Tu vois, un missiau a beaucoup de temps, beaucoup de recul aussi – aujourd’hui capable de lire, tu sais ce que cela veut dire « prendre du recul » – et beaucoup de patience.
Lorsque j’étais papa, j’étais comme les autres, j’apprenais. Mes erreurs étaient celles de tous les papas.
J’étais un papa trop sévère, je l’ai compris en devenant grand-père.
C’était au temps où tu apprenais à nous connaître. Nous t’aimions beaucoup, minna et moi, tu étais le sourire de notre vie.
Regarde ! La vie est belle ! Prends bien soin d’elle en prenant soin de toi ! Amuse-toi comme tu le faisais en venant chez nous.
C’est lorsque la moustache devient trop blanche qu’on réalise vraiment qu’une vie passe trop vite…

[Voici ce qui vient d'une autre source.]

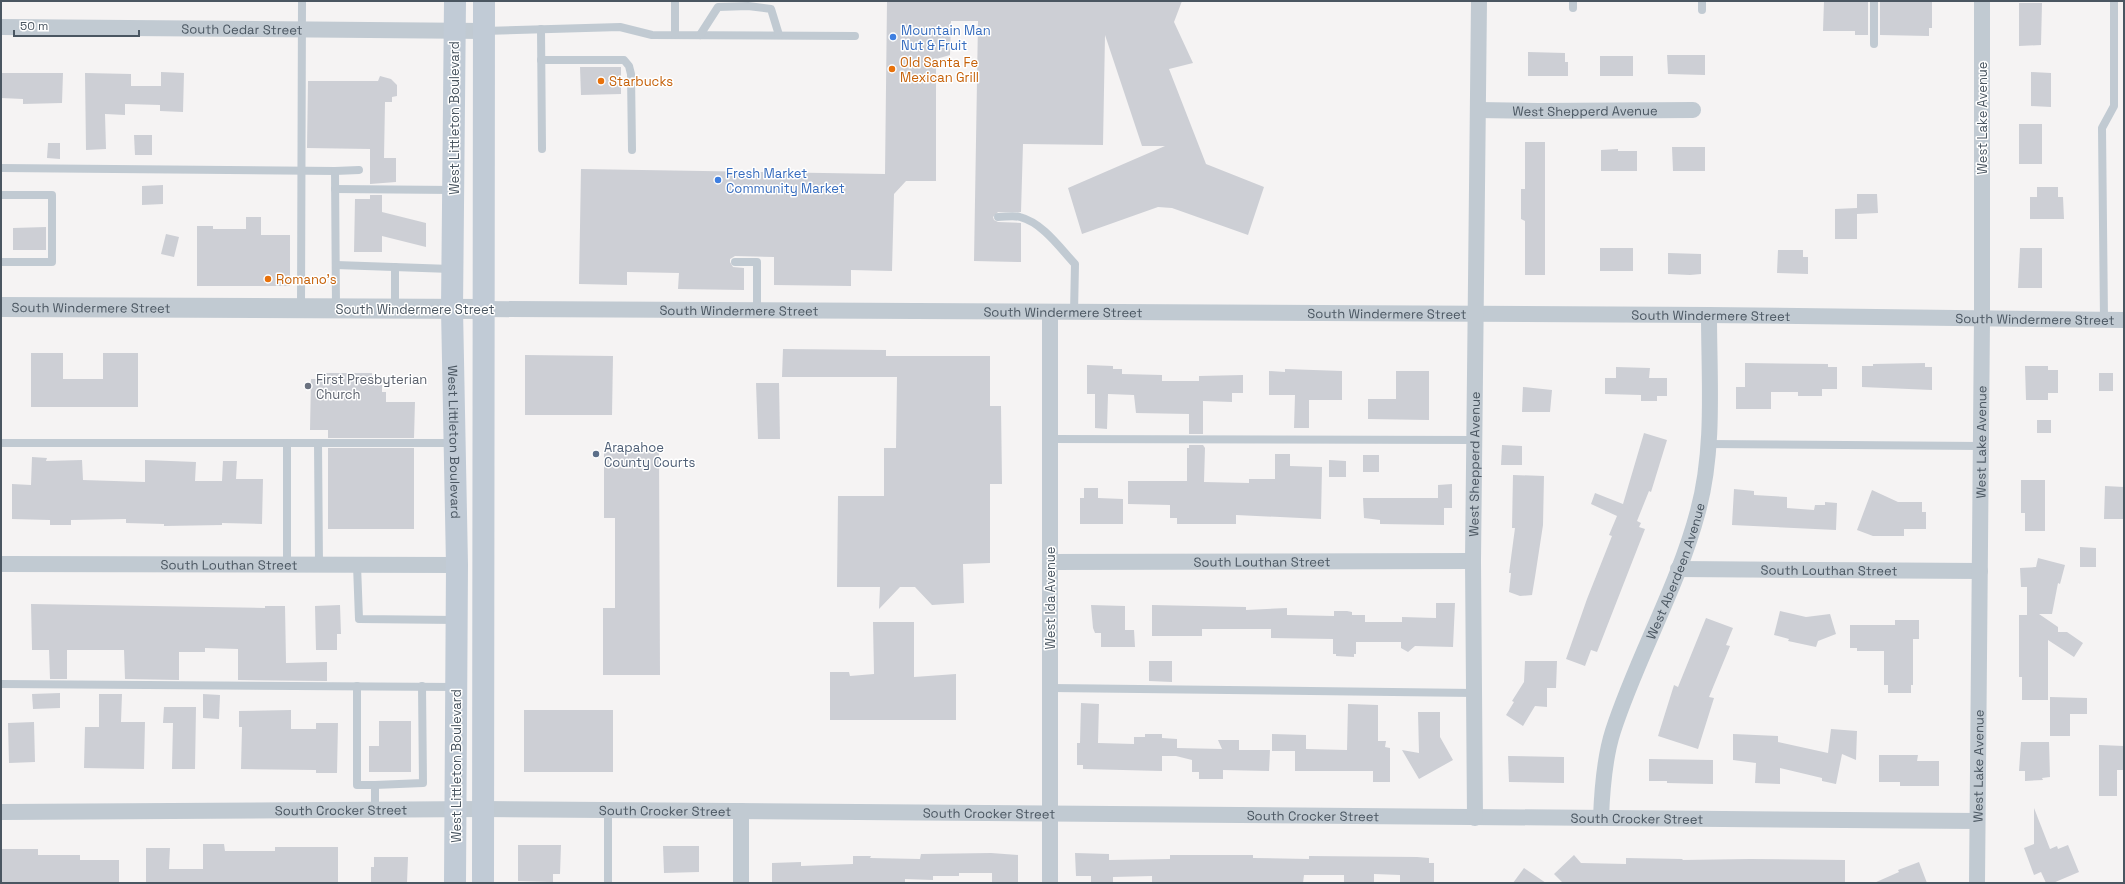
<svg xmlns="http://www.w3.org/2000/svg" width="2125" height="884" font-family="'Space Grotesk',sans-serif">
	<rect width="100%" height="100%" fill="#f5f3f3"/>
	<g fill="#cdcfd5">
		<path d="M887,1H1182L1174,22L1193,63L1169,69L1206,164L1264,187L1248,235L1172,208L1158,207L1082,234L1068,188L1165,146H1142L1105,35L1103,145L1023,144L1021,212H998L993,217L994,220L998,222L1021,223V262L974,261L978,21H951L950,55L936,59V181H906L894,194L892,271L851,270V286L774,285V257L735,256L730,259V262L733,267L744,268V290L678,289L679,273L627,272V285L579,284L581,169L885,174Z"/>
		<path d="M1824,1H1868V35H1855V31H1823Z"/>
		<path d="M1880,1H1932V28H1929V36L1880,35Z"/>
		<path d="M2019,3H2042L2041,45L2019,46Z"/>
		<path d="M1528,52L1565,53V62H1568V76H1528Z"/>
		<path d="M1667,55H1705V75L1668,74Z"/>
		<rect x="1600" y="56" width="33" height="20"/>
		<path d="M580,67H621V94L581,95Z"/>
		<path d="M161,72L184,73L183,112L160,111V105L125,104V115L105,114L106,149L86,150L85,73L131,74V86H161Z"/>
		<path d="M2031,72L2051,73V107L2031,106Z"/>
		<path d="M1,73H63L62,103L23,104V99L1,98Z"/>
		<path d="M380,76L391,79L397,85V96L392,97V102H385L384,158H396V182L370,184V149L307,148L308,81H378Z"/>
		<rect x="2019" y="124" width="23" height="40"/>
		<path d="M134,135H152V155H135Z"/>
		<path d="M1525,142H1545V275H1525V221L1521,219V189H1525Z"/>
		<path d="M48,143H60V159L47,158Z"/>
		<path d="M1672,147H1705V171H1673Z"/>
		<path d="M1618,149V151H1637V171H1601V150Z"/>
		<path d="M163,185V204L142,205V186Z"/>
		<path d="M2037,187H2058V197H2063L2064,219H2030V197H2037Z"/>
		<path d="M1857,194H1877L1878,213L1857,214V239H1835V209L1857,208Z"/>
		<path d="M370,195H382V212L426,223V247L382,236V252H354L355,199H370Z"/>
		<path d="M246,217H261V235H290V286H197V226H213V229H246Z"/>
		<path d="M46,227V250H13V228Z"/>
		<path d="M166,234L179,237L174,257L161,254Z"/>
		<rect x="1600" y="248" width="33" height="23"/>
		<path d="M2020,248H2042V288H2018Z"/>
		<path d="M1778,250H1803V257H1808V274L1777,273Z"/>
		<path d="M1668,253L1701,254V274L1690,275L1668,274Z"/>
		<path d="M783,349L886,350V356H990V406H1001L1002,484H990V563L963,564L964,603L932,605L915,587H900L879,609L880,587H837L838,496H884V448H896L897,377H782Z"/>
		<path d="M31,353H63V379H103V353H138V407H31Z"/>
		<path d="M525,355L613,356L612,415H525Z"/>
		<path d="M1745,363L1828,364V367H1837V389H1822V396H1798V392H1771V409H1736V387H1745Z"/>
		<path d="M1925,363V367H1932V390L1862,387V366H1873V364Z"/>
		<path d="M1087,365L1113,366V369H1122V374L1162,375V381H1199V376L1243,375V393H1232V402L1203,401V434H1189V414L1136,413L1134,395L1108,394L1107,429L1095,428V394H1087Z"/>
		<path d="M2025,366H2048V370H2058V393H2048V400H2026Z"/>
		<path d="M1616,367L1650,368L1649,378H1667V396H1657V401H1641V395L1605,394V378H1616Z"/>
		<path d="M1285,369L1342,371V400H1309V428H1294L1295,395H1269V371L1285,372Z"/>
		<path d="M1396,371H1429V420L1368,419V399H1396Z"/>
		<path d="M322,373H372V385H382V392H386V402H415L414,438H328V430H310L311,379H322Z"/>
		<rect x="2099" y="373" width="14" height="18"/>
		<path d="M756,383H779L780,439H758Z"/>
		<path d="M1523,387L1552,390L1550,412H1522Z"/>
		<rect x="2037" y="420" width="14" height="13"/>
		<path d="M1644,433L1667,440L1651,492L1649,491L1637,521L1641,523L1639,527L1645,529L1597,652L1591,650L1585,666L1566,659L1587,599L1612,536L1609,535L1617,516L1591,504L1595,493L1623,504Z"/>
		<path d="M1189,445H1203L1205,448L1204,482L1249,483V479H1275V454H1290V466L1322,467L1321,519L1236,515V524H1177V518H1170V505L1128,504V481H1187V448H1189Z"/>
		<path d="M1502,445L1522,446V465H1501Z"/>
		<rect x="328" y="448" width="86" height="81"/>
		<path d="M604,452H659L660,675H603V608H615V518H604Z"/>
		<rect x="1363" y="455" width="16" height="17"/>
		<path d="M32,457L47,458L46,461L82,460L83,480L145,482V460L196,462L195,481H222L223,461H237L236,479H263L262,524L222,523V525L164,526V524L126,523V519L71,520V525H50V520L12,519V484L31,485Z"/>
		<path d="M1329,460L1346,461V477H1329Z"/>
		<path d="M1513,475L1544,476L1543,525L1535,577L1532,595L1520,596L1509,592L1511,573H1509L1515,528H1512Z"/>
		<path d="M2021,480H2045V531H2025V513H2021Z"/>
		<path d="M1452,484V508H1444V525L1380,524V520L1364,518L1363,498H1438V485Z"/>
		<path d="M2105,486L2124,487V519H2104Z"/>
		<path d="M1084,488H1098V498L1123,499V524H1080V498H1084Z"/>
		<path d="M1734,489L1754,491V495L1787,497V508L1814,510L1815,505H1825V502L1837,503L1836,530L1732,525Z"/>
		<path d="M1872,490L1898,502H1922V512H1926V529H1904V536H1873L1857,530Z"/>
		<path d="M2080,547L2096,548V567H2080Z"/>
		<path d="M2038,558L2065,565L2060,584L2058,583L2052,614H2039L2058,627V632H2067L2083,643L2074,657L2048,640V700H2022V677H2019V615H2027V587H2021L2020,568L2036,567Z"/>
		<path d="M1436,603H1455L1453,647L1415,646L1408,652L1401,648V642H1356V654H1354V657L1336,656V654H1333V639L1271,638V629H1202V636H1152V605L1246,607V610L1287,608V615L1334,616V611H1347L1352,612V615H1365V622H1402V617L1436,618Z"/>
		<path d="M31,604L265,608V606H285L286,663L327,662V681L238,680V649L205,648V652H179V680L125,679L124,650H67V679H50L49,650H32Z"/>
		<path d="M340,605L341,634H337V650H316L315,606Z"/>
		<path d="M1091,605L1125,606V630H1134L1135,647H1101V633H1095L1093,628Z"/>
		<path d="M1780,611L1806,617L1830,614L1836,634L1818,641L1816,647L1788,641L1789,639L1774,635Z"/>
		<path d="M1706,618L1733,628L1726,645L1730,646L1709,697L1714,698L1698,749L1658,736L1674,685L1678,687Z"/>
		<path d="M1895,620H1919V639H1913V685H1911V693H1888V685H1884V651H1857V648H1850V625H1895Z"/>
		<path d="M873,622H914V677L956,674V720H830V672H849L850,676L874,674Z"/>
		<path d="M1149,661H1172V682L1149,681Z"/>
		<path d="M1525,661H1557L1556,688H1547V707L1535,706L1523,726L1506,715L1514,702L1512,701L1524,682Z"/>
		<path d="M60,693V708L33,709L32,694Z"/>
		<path d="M99,694H122L121,722H145L144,769L84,768L85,727H99Z"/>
		<path d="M203,694L220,695L219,719L203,718Z"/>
		<path d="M2050,697L2087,698V714H2070V736H2050Z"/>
		<path d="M1081,703L1099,704L1098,743L1134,744V737H1145V734H1162V738L1177,739V748L1222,749L1218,740H1239V750H1270L1269,771L1223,770V779H1199V772H1192V760L1176,756H1162V771L1083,769V765H1077V743H1080Z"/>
		<path d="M1348,704L1378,705V741H1386L1385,747L1390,748V782H1373V771H1295V751H1272V734L1306,735V749L1347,750Z"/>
		<path d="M164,707H196L195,769H172L173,723H163Z"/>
		<path d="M291,710V729H316V723H338L337,773H316V770L241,769L242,727H239V711Z"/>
		<rect x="524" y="710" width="89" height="62"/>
		<path d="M1418,712H1440V737L1453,760L1419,779L1402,750L1419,753Z"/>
		<path d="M379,721H411V772H369V746H379Z"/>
		<path d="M34,722L35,762L9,763L8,723Z"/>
		<path d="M1831,729L1857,731L1856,760L1842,754L1836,784L1822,781V778L1780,768V784L1755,783L1756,763L1733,760V734L1778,736V742L1828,753Z"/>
		<path d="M2021,742H2049L2050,777L2042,778L2043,780L2025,781V771H2019Z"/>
		<path d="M2099,745L2124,746V770H2117V796H2099Z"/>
		<path d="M1879,755H1918L1917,761H1939V786H1900V782H1879Z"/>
		<path d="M1508,756L1564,757V783L1509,782Z"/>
		<path d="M1649,759L1713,760V784L1667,783V781H1649Z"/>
		<path d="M2034,808L2050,849L2057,846L2058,849L2068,845L2079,872L2053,883H2046L2041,872L2034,875L2024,848L2034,844Z"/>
		<path d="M203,844H224L225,851H275V847H338V883H146V848H170L169,869H203Z"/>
		<path d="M518,845H561L560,874H553V882L518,881Z"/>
		<path d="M663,846H699V872L664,873Z"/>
		<path d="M1,849H38V855H80V860H119V883H1Z"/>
		<path d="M991,853L1018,855V882H992V873H959V876H933V880L905,879V882L772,883V863L801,862V866L853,864V856H871L870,858L920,859L921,854Z"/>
		<path d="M1075,853L1109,854V860L1170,859V855H1253V858L1309,859V856L1417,857L1429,858V863H1434V883H1400V875L1374,874V882L1364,883L1344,882V875H1304L1303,883H1152V876L1113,877V883H1091V876H1076Z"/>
		<path d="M1574,855L1581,863L1626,864V858L1683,859L1682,860L1750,859L1845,860V883H1563L1554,874Z"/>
		<path d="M374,857H408L407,883H371V867H374Z"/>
		<path d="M1919,862L1927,883H1874L1899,872L1898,870Z"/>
		<path d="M1524,868L1546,883H1513Z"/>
	</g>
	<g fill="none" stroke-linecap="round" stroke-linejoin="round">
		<g stroke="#c1cad2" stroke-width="8">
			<path d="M1874,1V44"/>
			<path d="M1573,8V1"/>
			<path d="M1702,10V1"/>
			<path d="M541,29L542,149"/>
			<path d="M484,31L620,27L652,35L855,36"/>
			<path d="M675,35V1"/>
			<path d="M700,35L718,7L748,6L771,9L779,35"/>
			<path d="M541,60H624L629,66L631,74L632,150"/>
			<path d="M1,168L335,171L336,308"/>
			<path d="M335,171L359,170"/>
			<path d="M335,189L453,190"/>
			<path d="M1,195H52V262H1"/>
			<path d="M998,217C1005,217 1013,215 1020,217C1043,223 1060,248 1075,264L1074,313"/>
			<path d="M735,262H757V311"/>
			<path d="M336,265L451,269"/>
			<path d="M395,267V308"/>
			<path d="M301,308L302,1"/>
			<path d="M2104,320L2102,128L2114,106V1"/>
			<path d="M1050,439L1475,440"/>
			<path d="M1,443H454"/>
			<path d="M318,443L319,565"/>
			<path d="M1708,444L1981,446"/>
			<path d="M287,565V443"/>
			<path d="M357,565L359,619L456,620"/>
			<path d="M1,684L456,687"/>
			<path d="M357,686V785H375V809"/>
			<path d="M1051,688L1474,693"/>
			<path d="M375,785L423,783L422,686"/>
			<path d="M608,811V883"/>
		</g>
		<g stroke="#c1cad2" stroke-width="16">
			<path id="s1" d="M1,27L484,31"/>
			<path id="s2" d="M1478,110L1538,111L1693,110"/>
			<path id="s3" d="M484,309L1709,315L2124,320"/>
			<path d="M1050,313V883"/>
			<path id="s4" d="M1050,562L1473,561"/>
			<path id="s5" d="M1,564L457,565"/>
			<path id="s6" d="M1678,569L1980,571"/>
			<path id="s7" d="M1,812L483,809L1977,821"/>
			<path id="s8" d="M1475,818L1473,561L1479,1"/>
			<path id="s9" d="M1601,818C1602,790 1604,759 1613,731C1637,657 1678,587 1698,511C1715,448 1709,380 1709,315"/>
			<path d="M741,883V811"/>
			<path id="s10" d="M1977,883L1982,319V1"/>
		</g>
		<path stroke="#c1cad2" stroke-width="20" id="s11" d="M1,307L484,309"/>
		<g stroke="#c1cbd6" stroke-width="22">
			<path id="s12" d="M455,1L452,309L457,565L455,883"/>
			<path d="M483,883L484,1"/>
		</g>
	</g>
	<g fill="#3f7fe0" stroke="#fff" stroke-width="1.5">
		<circle cx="893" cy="37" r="4"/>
		<circle cx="718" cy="180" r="4"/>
	</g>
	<g fill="#e8710a" stroke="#fff" stroke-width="1.5">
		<circle cx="892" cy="69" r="4"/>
		<circle cx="601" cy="81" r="4"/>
		<circle cx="268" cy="279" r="4"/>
	</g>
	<circle fill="#6b7280" stroke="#fff" stroke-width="1.5" cx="308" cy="386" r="4"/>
	<circle fill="#5c6f8a" stroke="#fff" stroke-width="1.5" cx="596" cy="454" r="4"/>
	<g text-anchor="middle" stroke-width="3" stroke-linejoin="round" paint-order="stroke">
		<g font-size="13" fill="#4a5661" stroke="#fff">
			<text dy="5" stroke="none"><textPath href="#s1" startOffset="241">South Cedar Street</textPath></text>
			<text dy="5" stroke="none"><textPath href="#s2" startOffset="107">West Shepperd Avenue</textPath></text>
			<text transform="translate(454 118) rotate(-90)" y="5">West Littleton Boulevard</text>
			<text transform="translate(1982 118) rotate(-90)" y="5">West Lake Avenue</text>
			<text dy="5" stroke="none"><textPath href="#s11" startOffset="90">South Windermere Street</textPath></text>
			<text x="415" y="314">South Windermere Street</text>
			<text dy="5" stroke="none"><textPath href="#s3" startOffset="255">South Windermere Street</textPath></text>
			<text dy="5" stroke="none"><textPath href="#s3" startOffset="579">South Windermere Street</textPath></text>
			<text dy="5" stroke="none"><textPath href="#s3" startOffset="903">South Windermere Street</textPath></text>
			<text dy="5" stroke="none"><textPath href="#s3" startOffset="1227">South Windermere Street</textPath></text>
			<text dy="5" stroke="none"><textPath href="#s3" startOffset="1551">South Windermere Street</textPath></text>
			<text dy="5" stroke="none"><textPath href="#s12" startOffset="441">West Littleton Boulevard</textPath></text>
			<text dy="5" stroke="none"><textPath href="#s10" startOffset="441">West Lake Avenue</textPath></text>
			<text dy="5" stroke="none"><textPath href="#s8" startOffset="354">West Shepperd Avenue</textPath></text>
			<text dy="5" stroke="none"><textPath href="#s4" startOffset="212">South Louthan Street</textPath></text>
			<text dy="5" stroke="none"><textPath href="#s5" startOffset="228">South Louthan Street</textPath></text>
			<text dy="5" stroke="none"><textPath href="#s9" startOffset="260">West Aberdeen Avenue</textPath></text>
			<text dy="5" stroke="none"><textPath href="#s6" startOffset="151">South Louthan Street</textPath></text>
			<text transform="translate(1050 598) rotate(-90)" y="5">West Ida Avenue</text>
			<text transform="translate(456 766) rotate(-90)" y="5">West Littleton Boulevard</text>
			<text dy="5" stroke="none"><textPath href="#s10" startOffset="117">West Lake Avenue</textPath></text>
			<text dy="5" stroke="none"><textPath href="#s7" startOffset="340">South Crocker Street</textPath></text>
			<text dy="5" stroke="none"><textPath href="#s7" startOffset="664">South Crocker Street</textPath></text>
			<text dy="5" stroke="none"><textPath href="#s7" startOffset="988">South Crocker Street</textPath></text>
			<text dy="5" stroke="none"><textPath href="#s7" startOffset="1312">South Crocker Street</textPath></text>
			<text dy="5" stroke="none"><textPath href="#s7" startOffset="1636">South Crocker Street</textPath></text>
		</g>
		<g font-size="13" fill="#366cbe" stroke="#fff" text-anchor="start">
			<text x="901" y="35">Mountain Man<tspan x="901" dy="15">Nut &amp; Fruit</tspan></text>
			<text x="726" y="178">Fresh Market<tspan x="726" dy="15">Community Market</tspan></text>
		</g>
		<g font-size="13" fill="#c56008" stroke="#fff" text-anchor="start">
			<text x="900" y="67">Old Santa Fe<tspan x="900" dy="15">Mexican Grill</tspan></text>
			<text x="609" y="86">Starbucks</text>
			<text x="276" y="284">Romano's</text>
		</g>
		<g font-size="13" fill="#5b616d" stroke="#fff" text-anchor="start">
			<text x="316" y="384">First Presbyterian<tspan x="316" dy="15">Church</tspan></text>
		</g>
		<g font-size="13" fill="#4e5e75" stroke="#fff" text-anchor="start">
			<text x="604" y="452">Arapahoe<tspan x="604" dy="15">County Courts</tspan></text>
		</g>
	</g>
	<rect width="2125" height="884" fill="none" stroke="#4a5661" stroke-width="4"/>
	<path d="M14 30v6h125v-6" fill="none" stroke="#4a5661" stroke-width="2"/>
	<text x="20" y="30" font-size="12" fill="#4a5661" stroke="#ffffff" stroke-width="3" paint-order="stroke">50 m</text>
</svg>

Image en titre « Le crépuscule des vieux », des vieilles moustaches !
Très émouvant.
Vos petites-filles le savent certainement, elles ont de la chance d’avoir une minna et un missiau tels que vous 🙂
Elles sont « grandes » et comprennent désormais 🙂
Je trouve ce texte très émouvant et un tantinet nostalgique.
Bonne soirée Simon
Un tantinet réaliste chère Gys, on y va.